▶ What you will do: Retype, word for word, the part of the neurotoxicity FAQ starting with "Neurotoxicity is a common" and going on through "therapies support services.".

▶ Document section:
*** Block opens ***

Frequently Asked Questions (FAQs) for Neurotoxicity Models

  • Can I test the effects of chemotherapy in a mouse model of neurotoxicity?

    Previous neurotoxicity studies in rodent models have focused more on cisplatin than on taxanes, especially docetaxel, and these studies have focused more on rats than on mice. Although selected transplantable tumors may be propagated or studied in rats, the mouse is a more widely used host than the rat for efficacy studies of new cancer therapies. Docetaxel-induced neurotoxicity in mice, which is qualitatively and quantitatively similar to that observed in rats, permits assessment of both toxicity and efficacy in a single model. This is especially useful for evaluating new taxanes, chemoprotective strategies, or other potentially neurotoxic drugs or combinations.

  • Why is chemotherapy-induced polyneuropathy a relevant model for oncology neurotoxicity?

    Oxaliplatin is an effective and widely used first-line chemotherapeutic agent to treat cancer, but a major side effect is the development of peripheral polyneuropathy. In our neurotoxicity models, we can test whether the therapeutic agent reduces chemotherapy-induced pain and/or whether new chemotherapies induce neuropathic pain. This acts as an important complementary model to traditional cancer in vivo models and can be useful for combination studies.

  • Why should I test my anti-cancer therapeutic in a neurotoxicity model?

    A common side effect of chemotherapy, neurotoxicity frequently limits the dose of chemotherapy. Chemotherapy can cause both peripheral neurotoxicity and central neurotoxicity, ranging from minor cognitive deficits to encephalopathy with dementia or even coma. Therefore, it is important to test treatments targeting chemotherapy side effects, including combination therapies, in neurotoxicity models.

  • Can neurotoxicity models support my CAR-T studies?

    Neurotoxicity is a common side effect of CAR-T cell therapies; acute neurological symptoms occur in a significant percentage of patients treated with CD19-directed CAR-T cells for B cell malignancies. Neurotoxicity is associated with cytokine release syndrome seen in in vivo CAR-T cell activation and proliferation. Charles River’s neurotoxicity models can therefore support our other CAR-T cell and oncology cell therapies support services.

*** Block closes ***

▶ Supplied information:
*** Block opens ***

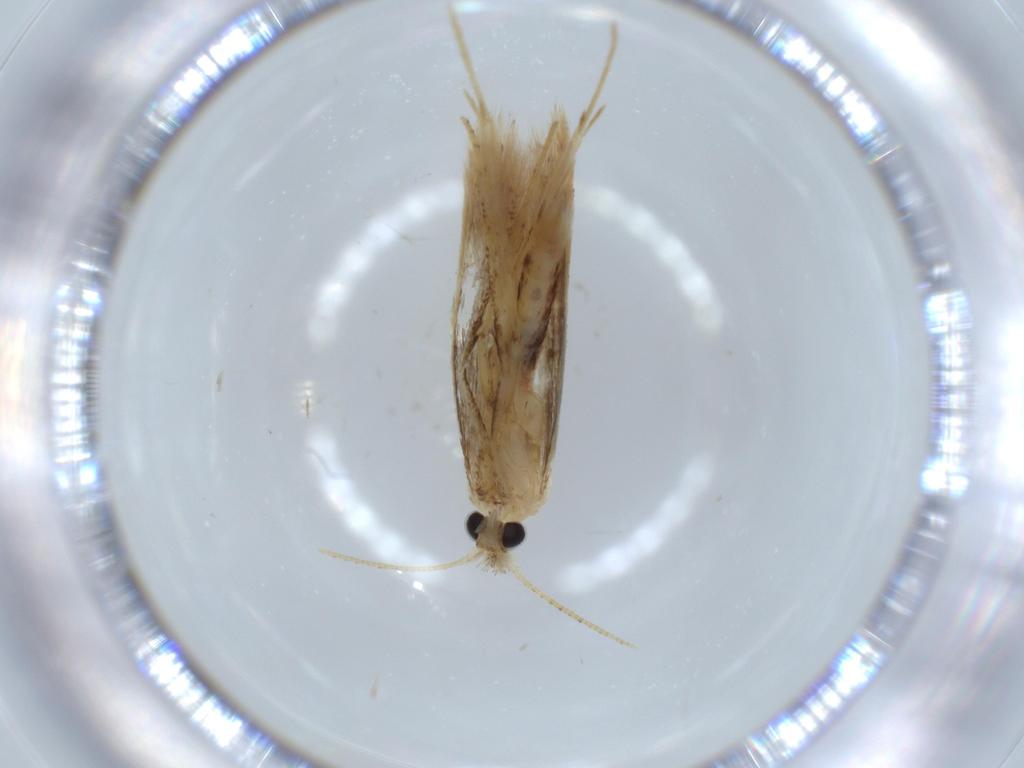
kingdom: Animalia
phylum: Arthropoda
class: Insecta
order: Lepidoptera
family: Bedelliidae
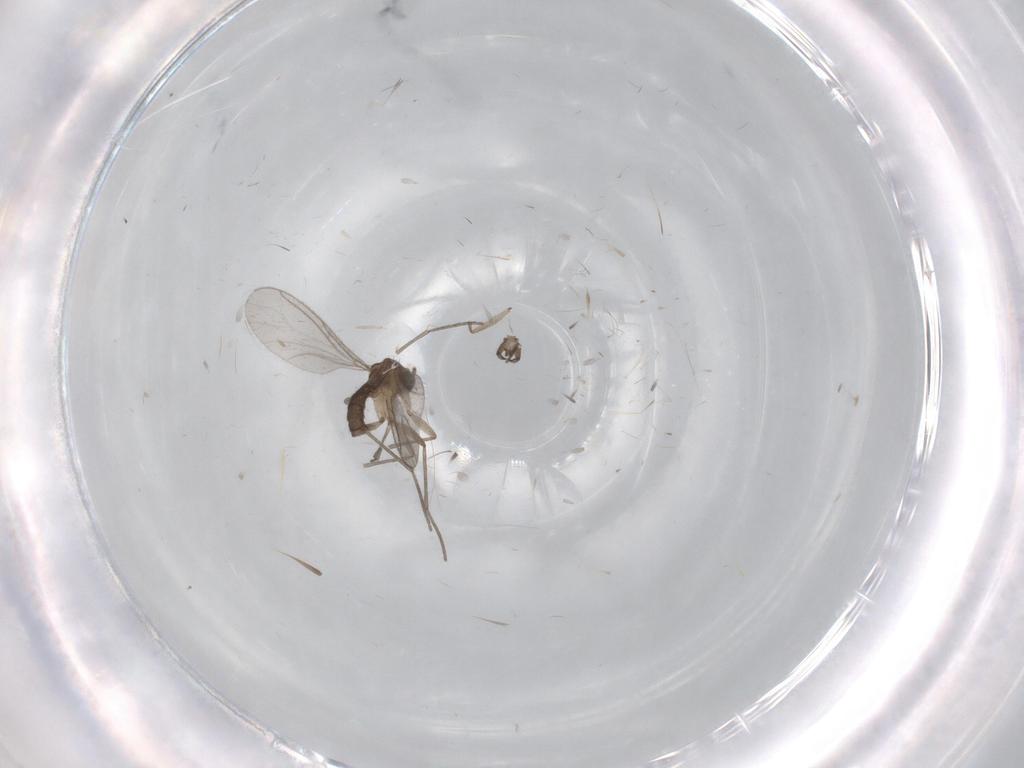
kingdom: Animalia
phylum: Arthropoda
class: Insecta
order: Diptera
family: Sciaridae
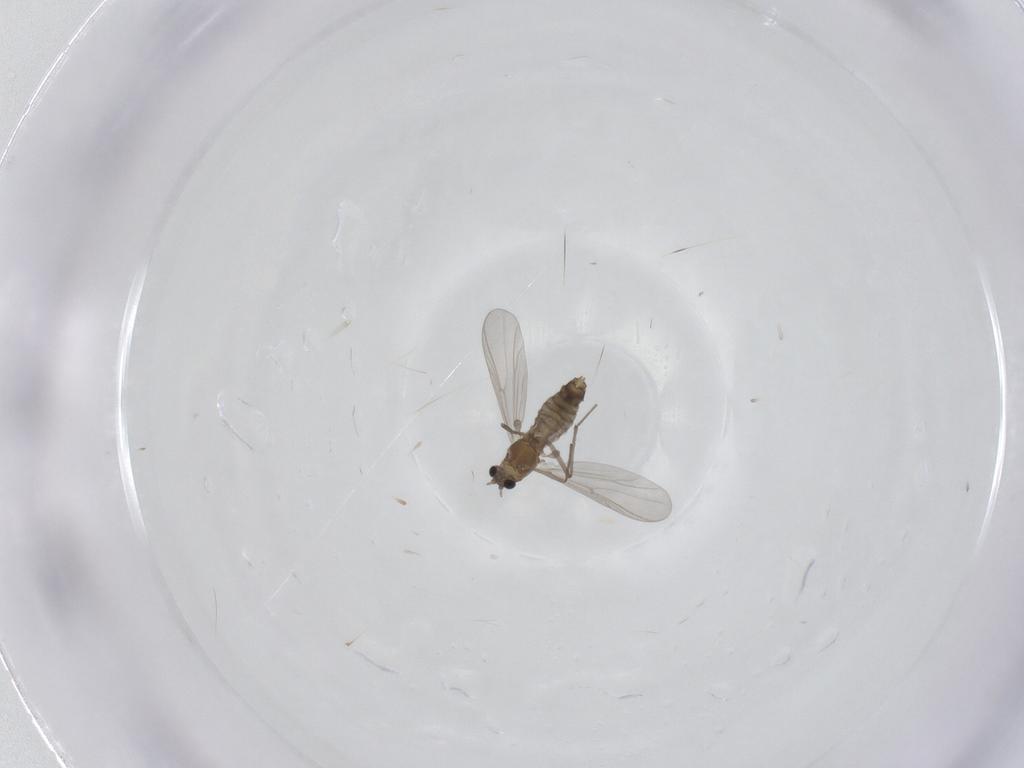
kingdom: Animalia
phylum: Arthropoda
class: Insecta
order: Diptera
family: Chironomidae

*** Block closes ***

▶ Solved exercise:
Neurotoxicity is a common side effect of CAR-T cell therapies; acute neurological symptoms occur in a significant percentage of patients treated with CD19-directed CAR-T cells for B cell malignancies. Neurotoxicity is associated with cytokine release syndrome seen in in vivo CAR-T cell activation and proliferation. Charles River’s neurotoxicity models can therefore support our other CAR-T cell and oncology cell therapies support services.